You can check out his parts at:
https://www.shapeways.com/shops/railway-mechanics?section=1:32+Scale,+Gauge+#1&s=0

Cheers,
Matt


----------



## Scott (Jan 29, 2008)

Those details parts look excellent.


----------



## mhutson (Jan 2, 2008)

Hi all,
Yesterday I built the pilot. I meant to take pics as I went along, but got carried away and forgot. I can't tell you how frustrating it is to solder on a part in the perfect location, only to have it fall off as you solder on an adjacent piece! 

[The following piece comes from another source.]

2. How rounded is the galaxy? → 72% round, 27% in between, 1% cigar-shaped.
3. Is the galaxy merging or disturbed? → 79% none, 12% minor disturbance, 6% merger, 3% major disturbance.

The pilot is constructed from 1/2" brass strip, 1/8" brass angle. 1/8" brass bar, and 3/32" brass tube. The platform step is made from 1/16" basswood.
The pilot is attached to the old Aristo plastic beam with HO scale track nails. All of the old holes on top of the pilot platform have been filled, but not yet sanded. That's a USA Trains coupler, painted with Rust-Oleum Multicolor Textured paint, Autumn Brown - I am still experimenting with this paint. The coupler pocket is from Precision Scale.









Dylan has created an accurate 3D printed smokebox front for me, but it hasn't yet arrived. I am also expecting a 3D printed brass whistle and a brass bell from Mihai. The only other parts that have yet to arrive are the stack, the sand dome, and the Pyle headlights.

Cheers,
Matt


----------



## Dave Meashey (Jan 2, 2008)

Matt;

You may want to do a search on "Resistance soldering rigs." There may be instruction on how to build your own resistance soldering outfit from parts you already have on hand. Resistance soldering could solve that frustration of having other close parts let go as you try to solder something else into place. The principal of resistance soldering is that only the part being soldered heats up. Folks use it for HO and O scale projects. Should work like a charm for large scale.

Just a thought,
David Meashey


----------



## Totalwrecker (Feb 26, 2009)

Bits of wet paper towels on the soldered parts will act as a heat sink and protect your joints.


----------



## mhutson (Jan 2, 2008)

Thanks for the soldering tips, guys!
Matt


----------



## mhutson (Jan 2, 2008)

Hi all,
I began work on the cab this week. The cab has been constructed of 1/8" basswood sheets with 1/8" square basswood framing. The roof will be covered in the next few days with 1/16" balsa sheet. The whole thing will be clad in aluminum sheets. Back when I lived in Glenwood Springs, I got a big pile (for free!) of used offset aluminum printing sheets. I have used those sheets on many projects over the years and am now down to my last one. Fortunately there's enough left to complete this project.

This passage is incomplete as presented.